COMMAND PID USER FD TYPE DEVICE SIZE/OFF NODE NAME
.emacs-28 708873 e 7u unix 0x00000000518bee2e 0t0 1144673 /run/user/1000/emacs/server type=STREAM (LISTEN)
tr '\0' ' ' < /proc/708873/cmdline
/nix/store/zq0czk42sfa2ryd0d2g6cdd04ps05nln-emacs-28.1/bin/emacs -l cl-loaddefs -l nix-generated-autoload -q -l magit -f magit --eval (local-set-key "q" #'kill-emacs) -f delete-other-windows -nw
Oh, it’s some magit wrapper I wrote for ease of use of magit in the terminal.
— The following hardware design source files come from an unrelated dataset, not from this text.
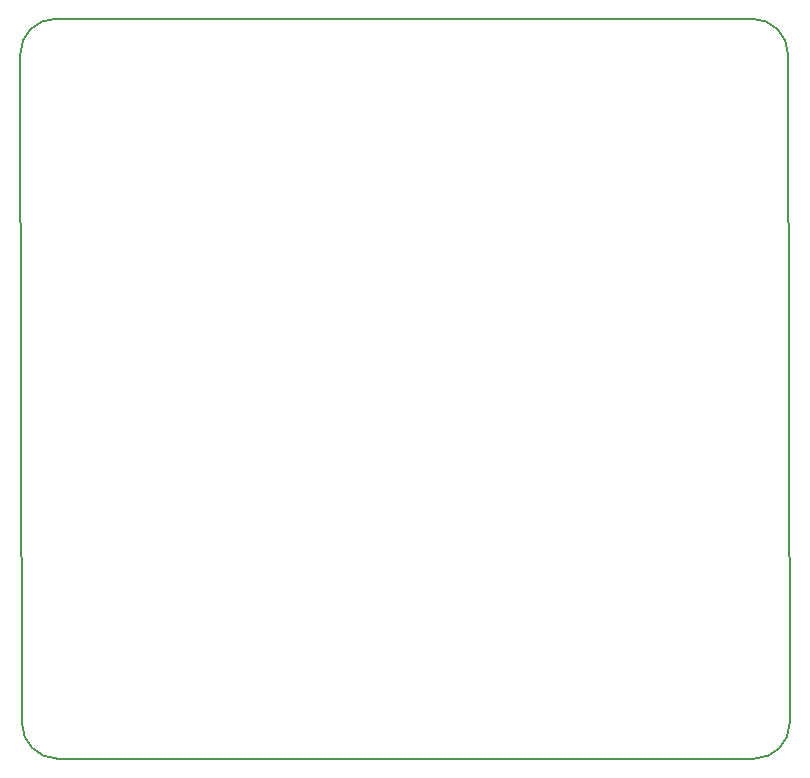
<source format=gm1>
G04 #@! TF.GenerationSoftware,KiCad,Pcbnew,(5.1.10-1-10_14)*
G04 #@! TF.CreationDate,2021-11-26T00:33:47-05:00*
G04 #@! TF.ProjectId,tool_circuit,746f6f6c-5f63-4697-9263-7569742e6b69,1.0*
G04 #@! TF.SameCoordinates,Original*
G04 #@! TF.FileFunction,Profile,NP*
%FSLAX46Y46*%
G04 Gerber Fmt 4.6, Leading zero omitted, Abs format (unit mm)*
G04 Created by KiCad (PCBNEW (5.1.10-1-10_14)) date 2021-11-26 00:33:47*
%MOMM*%
%LPD*%
G01*
G04 APERTURE LIST*
G04 #@! TA.AperFunction,Profile*
%ADD10C,0.150000*%
G04 #@! TD*
G04 APERTURE END LIST*
D10*
X103380000Y-104955500D02*
X102880000Y-104955500D01*
X161380000Y-104955500D02*
X161880000Y-104955500D01*
X164727600Y-45316500D02*
X164880000Y-101955500D01*
X102727600Y-42316500D02*
X161727600Y-42316500D01*
X99880000Y-101955500D02*
X99727600Y-45316500D01*
X99727600Y-45316500D02*
G75*
G02*
X102727600Y-42316500I3000000J0D01*
G01*
X102880000Y-104955500D02*
G75*
G02*
X99880000Y-101955500I0J3000000D01*
G01*
X164880000Y-101955500D02*
G75*
G02*
X161880000Y-104955500I-3000000J0D01*
G01*
X161727600Y-42316500D02*
G75*
G02*
X164727600Y-45316500I0J-3000000D01*
G01*
X103380000Y-104955500D02*
X161380000Y-104955500D01*
M02*

</source>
emacs -q -l magit -f magit --eval "(local-set-key \"q\" #'kill-emacs)" -f delete-other-windows "${emacs_arguments[@]}"
All I have to do is pkill emacs; rm -f /run/user/$UID/emacs/server*; systemctl restart --user emacs
, now everything works.
One more thing, why is emacs working correctly when I manually started it? It is because the other thread is polling fd 4
.emacs-29 1019020 e 4u a_inode 0,13 0 8493 [eventfd:159]
When I pressed any key, this thread was woken up.